══ Dataset content

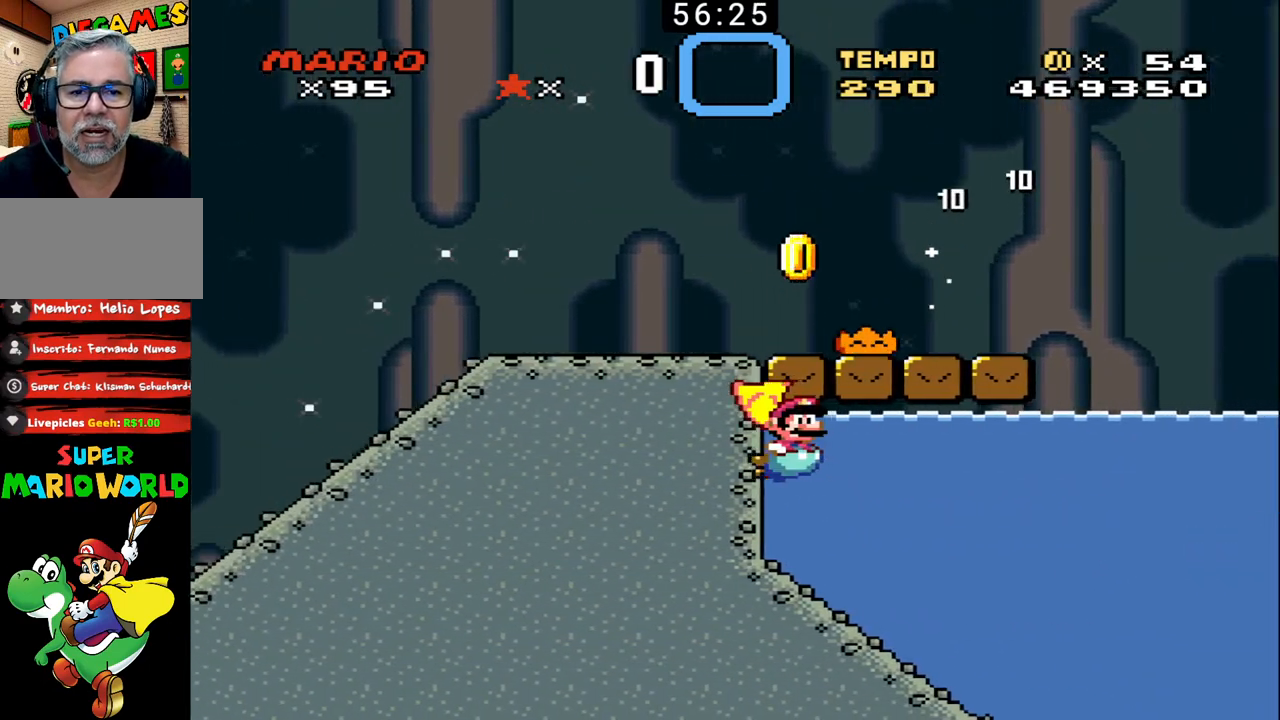
{"buttons": ["DPAD_UP", "DPAD_RIGHT"], "events": [[67, "X", "down"], [200, "X", "up"], [233, "X", "down"], [333, "X", "up"], [400, "X", "down"], [500, "X", "up"]]}
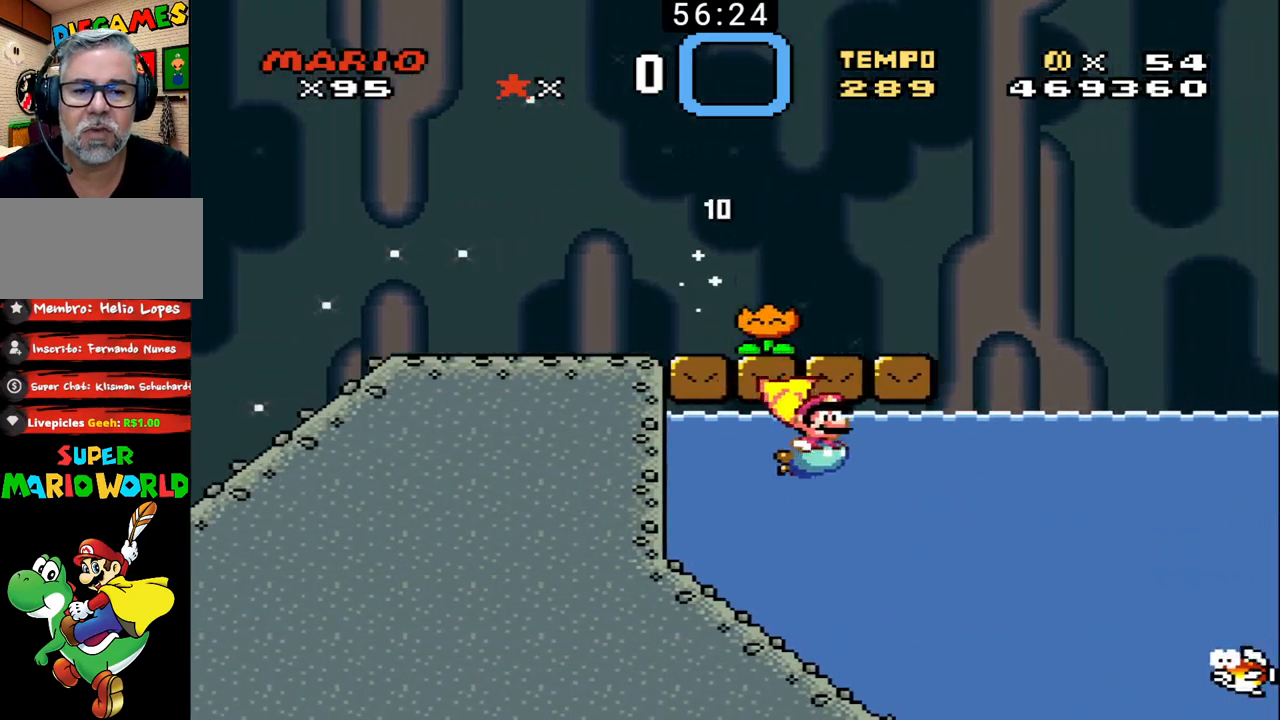
{"buttons": ["X", "DPAD_UP", "DPAD_LEFT"], "events": [[33, "X", "down"], [167, "X", "up"], [200, "X", "down"], [300, "X", "up"], [367, "X", "down"], [467, "DPAD_RIGHT", "up"], [467, "X", "up"], [500, "DPAD_LEFT", "down"], [500, "X", "down"]]}
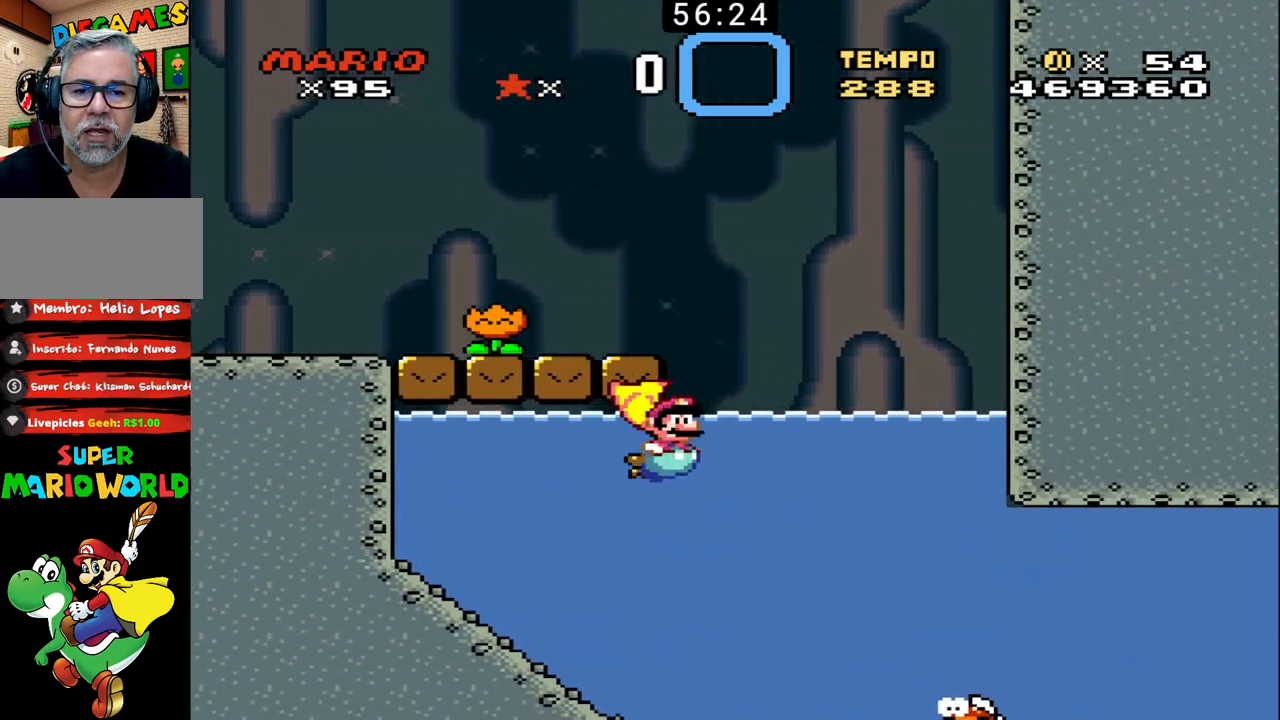
{"buttons": ["X", "DPAD_LEFT"], "events": [[100, "X", "up"], [167, "X", "down"], [267, "X", "up"], [300, "DPAD_UP", "up"], [300, "X", "down"], [433, "X", "up"], [467, "X", "down"]]}
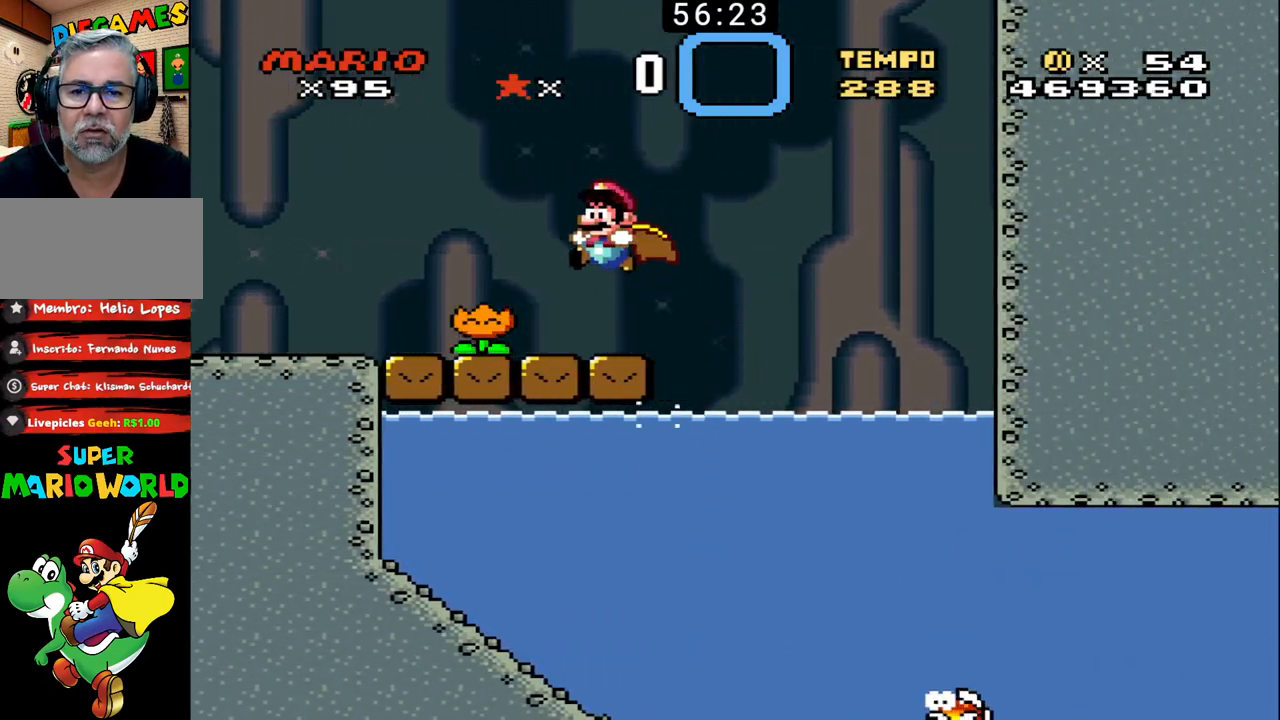
{"buttons": ["B", "DPAD_UP", "DPAD_RIGHT"], "events": [[67, "X", "up"], [133, "DPAD_LEFT", "up"], [167, "B", "down"], [167, "DPAD_RIGHT", "down"], [200, "DPAD_UP", "down"]]}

════

__About this task__
Print out the complete listing above exactly, dropping each image.

__Response to the task__
{"buttons": ["DPAD_UP", "DPAD_RIGHT"], "events": [[67, "X", "down"], [200, "X", "up"], [233, "X", "down"], [333, "X", "up"], [400, "X", "down"], [500, "X", "up"]]}
{"buttons": ["X", "DPAD_UP", "DPAD_LEFT"], "events": [[33, "X", "down"], [167, "X", "up"], [200, "X", "down"], [300, "X", "up"], [367, "X", "down"], [467, "DPAD_RIGHT", "up"], [467, "X", "up"], [500, "DPAD_LEFT", "down"], [500, "X", "down"]]}
{"buttons": ["X", "DPAD_LEFT"], "events": [[100, "X", "up"], [167, "X", "down"], [267, "X", "up"], [300, "DPAD_UP", "up"], [300, "X", "down"], [433, "X", "up"], [467, "X", "down"]]}
{"buttons": ["B", "DPAD_UP", "DPAD_RIGHT"], "events": [[67, "X", "up"], [133, "DPAD_LEFT", "up"], [167, "B", "down"], [167, "DPAD_RIGHT", "down"], [200, "DPAD_UP", "down"]]}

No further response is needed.